Wednesday, August 22, 2007

Vacation to Minnesota

Cut River Bridge

We left home early Saturday morning after I got out of work. I slept in the car, but woke in time to see the Mackinac bridge. It turns 50 years old this year, like me. Anna was worried about crossing the bridge, after seeing news footage of the 35W bridge collapse, but I reminded her that it is a toll bridge, so we know how much traffic it has seen, and the tolls pay for the upkeep. Further into the Upper Peninsula, we crossed the Cut River Bridge, now identified as the same design as the 35W bridge. It doesn't seem like much when you cross it, maybe because you've just come over the Mighty Mac.

It was dry all across the Upper Peninsula. It was dry coming into Wisconsin as well, with cornfields that were taller than those in Leelanau, but also drying out from the ground up. When we get halfway across Wisconsin, we enter the Driftless region, so named because it was not covered with drumlins while the glaciers retreated. The area is good farmland, covered with dairy farms ten years ago. Now the pastures seem to be mostly abandoned, going towards horse estates and housing developments, but rain had fallen there anyway.
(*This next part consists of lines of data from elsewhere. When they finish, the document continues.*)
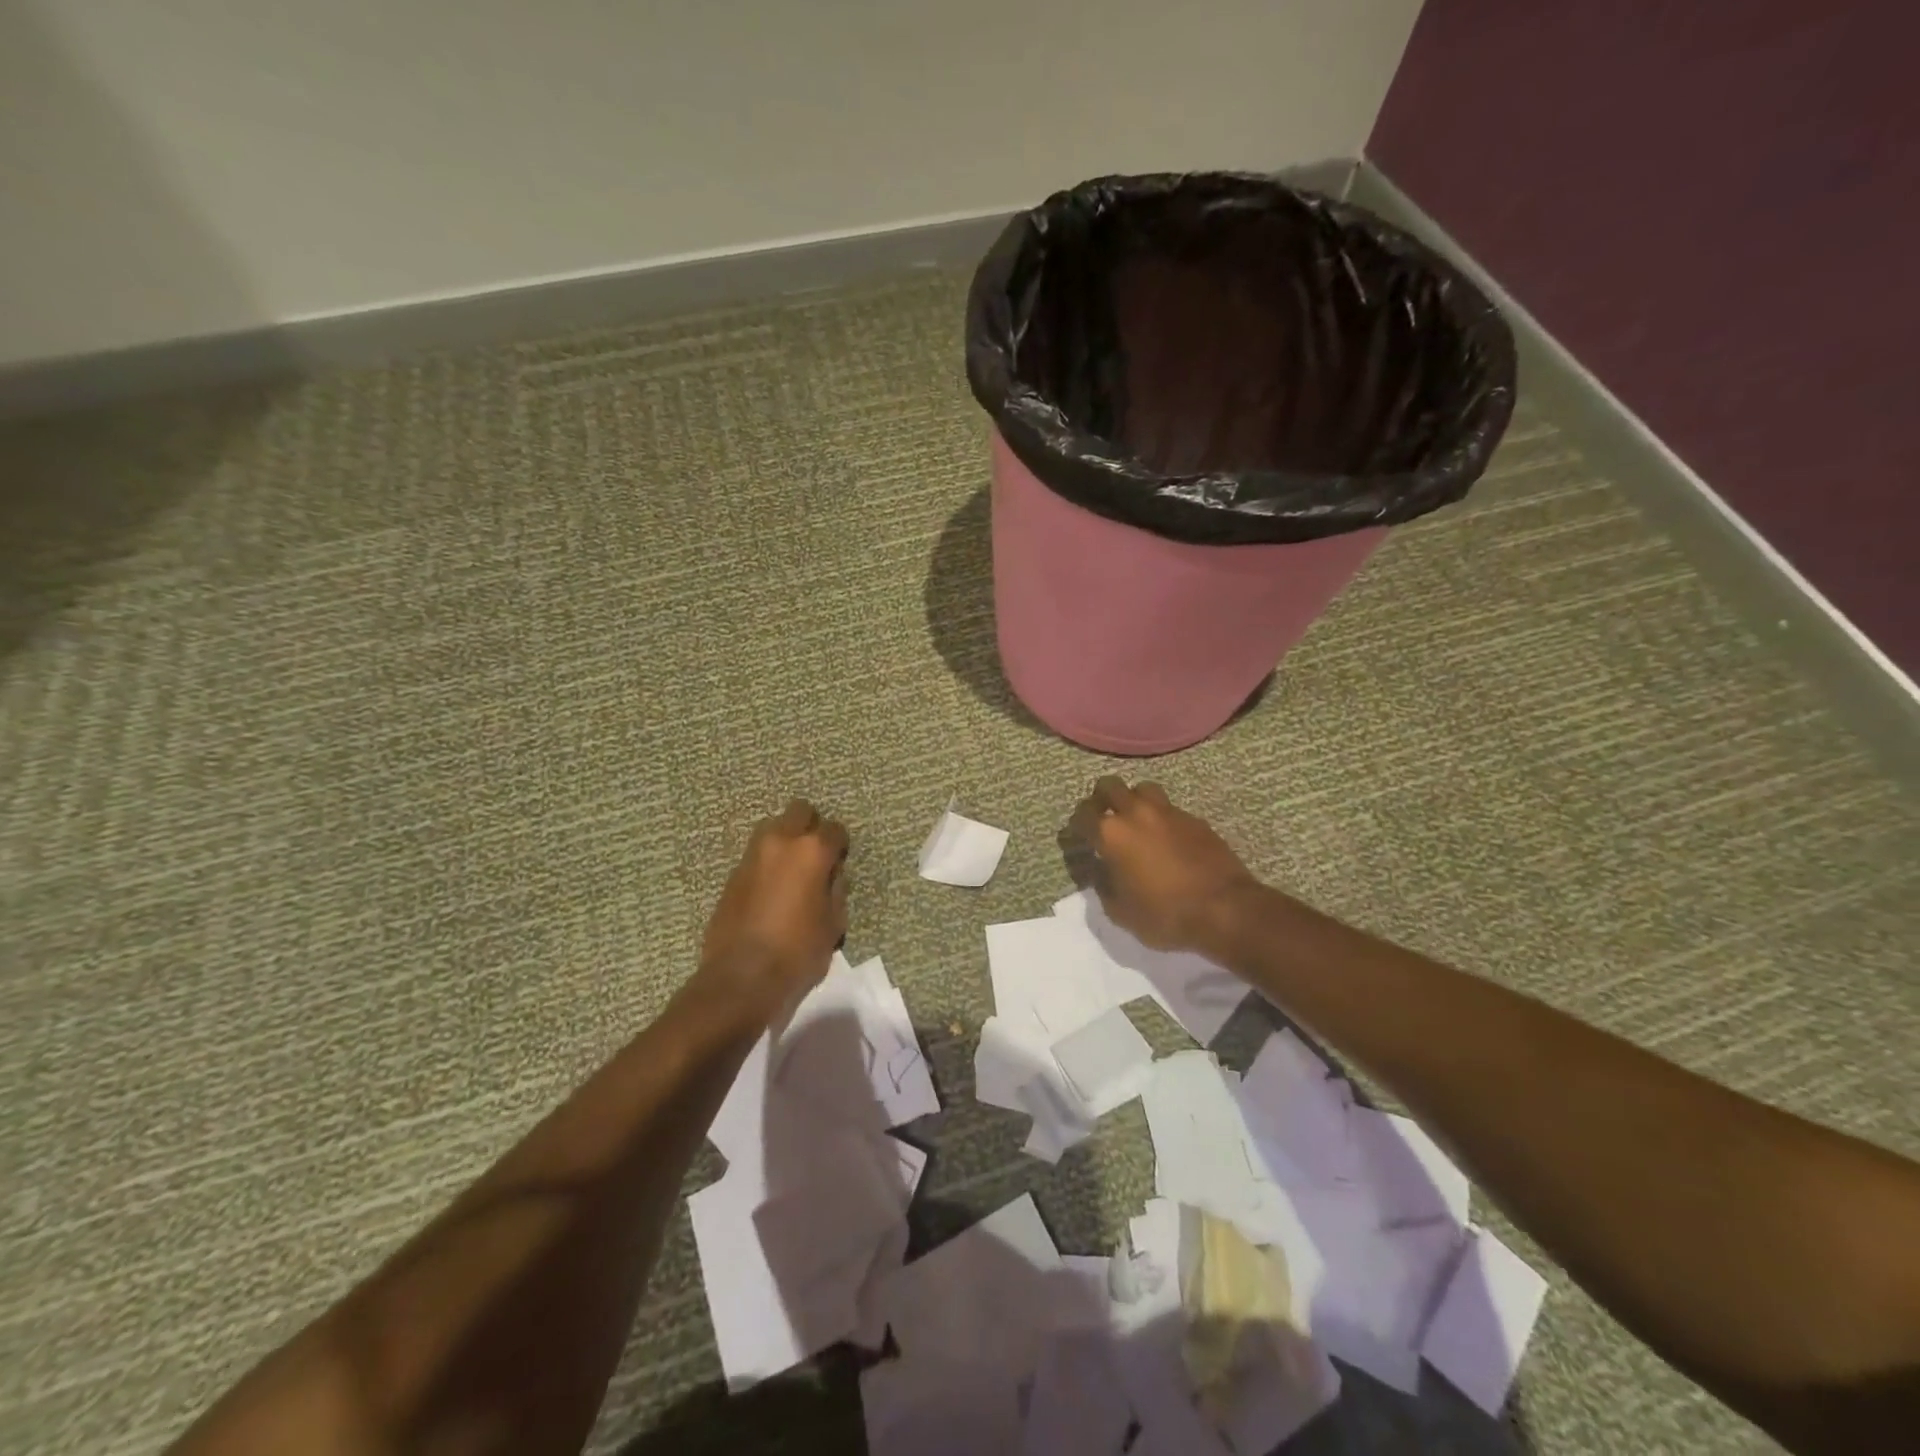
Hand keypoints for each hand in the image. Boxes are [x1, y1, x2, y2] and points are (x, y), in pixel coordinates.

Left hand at [701, 800, 848, 1013]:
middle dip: (811, 826)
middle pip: (800, 811)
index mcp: (812, 851)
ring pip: (773, 828)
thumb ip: (835, 890)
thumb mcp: (833, 923)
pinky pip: (756, 855)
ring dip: (786, 840)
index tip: (840, 861)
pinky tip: (772, 889)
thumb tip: (830, 876)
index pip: (835, 829)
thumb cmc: (798, 952)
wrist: (742, 978)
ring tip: (792, 870)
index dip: (841, 845)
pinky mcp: (732, 874)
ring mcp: (752, 855)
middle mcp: (780, 842)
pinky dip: (767, 862)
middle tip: (816, 855)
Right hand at [1067, 776, 1259, 953]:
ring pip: (1142, 789)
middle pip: (1109, 786)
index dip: (1076, 824)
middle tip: (1103, 818)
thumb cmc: (1166, 915)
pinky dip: (1161, 817)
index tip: (1078, 836)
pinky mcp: (1195, 819)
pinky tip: (1166, 838)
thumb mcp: (1121, 913)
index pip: (1082, 814)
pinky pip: (1170, 808)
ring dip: (1133, 800)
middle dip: (1101, 798)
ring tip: (1136, 821)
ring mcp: (1168, 812)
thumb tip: (1103, 872)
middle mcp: (1136, 813)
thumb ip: (1105, 887)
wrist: (1226, 910)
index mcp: (1112, 834)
Crossing over to Minnesota, it was raining, but we could see that there had been much drought. It rained for the first three days we were here, hanging out in the camper by the lake. The camper gets on TV station, so we tuned in to the news in time to see the flooding just a few counties to the south and east. The flooding was just more trouble for the state already trying to figure out the bridge collapse. When I listened to NPR news on Monday night, all three lead stories were about events in Minnesota, the last one being the decision on the Twins' new stadium.

By this morning, they had found the last person missing from the bridge collapse and the guy who washed away in the flood. The sun came out, but the corn still is standing with sharp leaves sticking straight up as if signalling surrender. More rain is forecast for tonight and the flash flood warning for the southeast counties is back on. Anna was going fishing with her uncle this afternoon, and I am off to the farmers market to find fresh salsa ingredients.

Saturday, August 18, 2007

August

August seems to be the lull month for my blogging. No wonder. Forty plus hours a week working in the Human Zoo they call the casino would make anyone a little tired of attempting communication. I'm leaving for a short vacation in a few hours, and just in time. I'm close to "burn out".

The whole state is under an outdoor burning ban today. The Sleeper Lake fire has been burning in the Upper Peninsula for almost two weeks. We have smelled the smoke a few times, even though the fire is about 100 miles away, across Lake Michigan. We will be travelling through the UP in a few hours, and I expect to see something of the fire. I don't know if we'll see Lake Superior this trip, but I understand that the lake level there has fallen a foot this summer alone.

Around here, it has been a drought. We finally got an inch and a half of rain in last Sunday's thunderstorm, but that rain was too late to save the corn. Whole fields are dry, crackly, and turning yellow from the ground up. Whole county is looking close to burn out.